* Your task
Copy the data exactly. Images are to be left out.

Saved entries

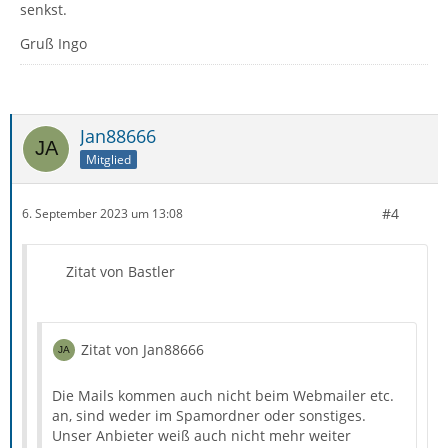
senkst.
Gruß Ingo
Jan88666
Mitglied
#4
6. September 2023 um 13:08
Zitat von Bastler
Zitat von Jan88666
Die Mails kommen auch nicht beim Webmailer etc.
an, sind weder im Spamordner oder sonstiges.
Unser Anbieter weiß auch nicht mehr weiter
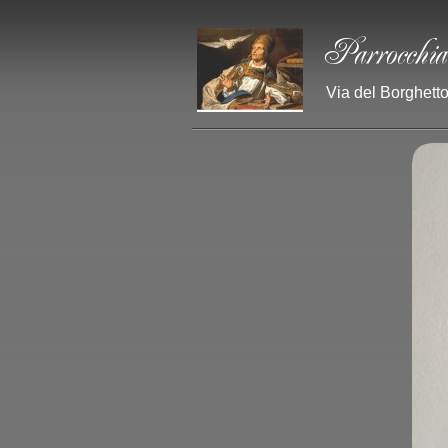
Via del Borghetto 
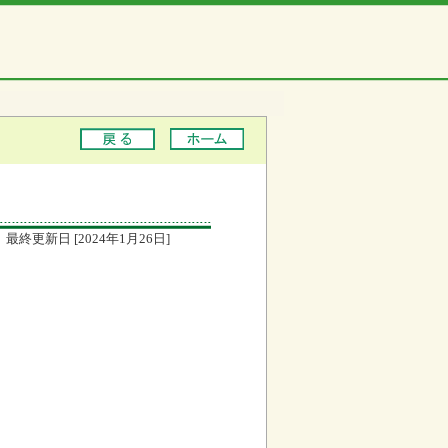
最終更新日 [2024年1月26日]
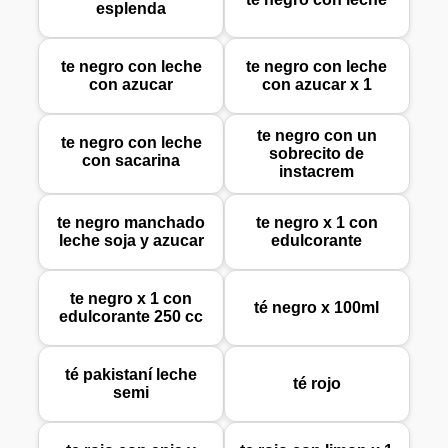
esplenda
te negro con leche
te negro con leche
con azucar
con azucar x 1
te negro con un
te negro con leche
sobrecito de
con sacarina
instacrem
te negro manchado
te negro x 1 con
leche soja y azucar
edulcorante
te negro x 1 con
té negro x 100ml
edulcorante 250 cc
té pakistaní leche
té rojo
semi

* Your solution
senkst.
Gruß Ingo
Jan88666
Mitglied
#4
6. September 2023 um 13:08
Zitat von Bastler
Zitat von Jan88666
Die Mails kommen auch nicht beim Webmailer etc.
an, sind weder im Spamordner oder sonstiges.
Unser Anbieter weiß auch nicht mehr weiter
Via del Borghetto 
最終更新日 [2024年1月26日]
esplenda
te negro con leche
te negro con leche
con azucar
con azucar x 1
te negro con un
te negro con leche
sobrecito de
con sacarina
instacrem
te negro manchado
te negro x 1 con
leche soja y azucar
edulcorante
te negro x 1 con
té negro x 100ml
edulcorante 250 cc
té pakistaní leche
té rojo
semi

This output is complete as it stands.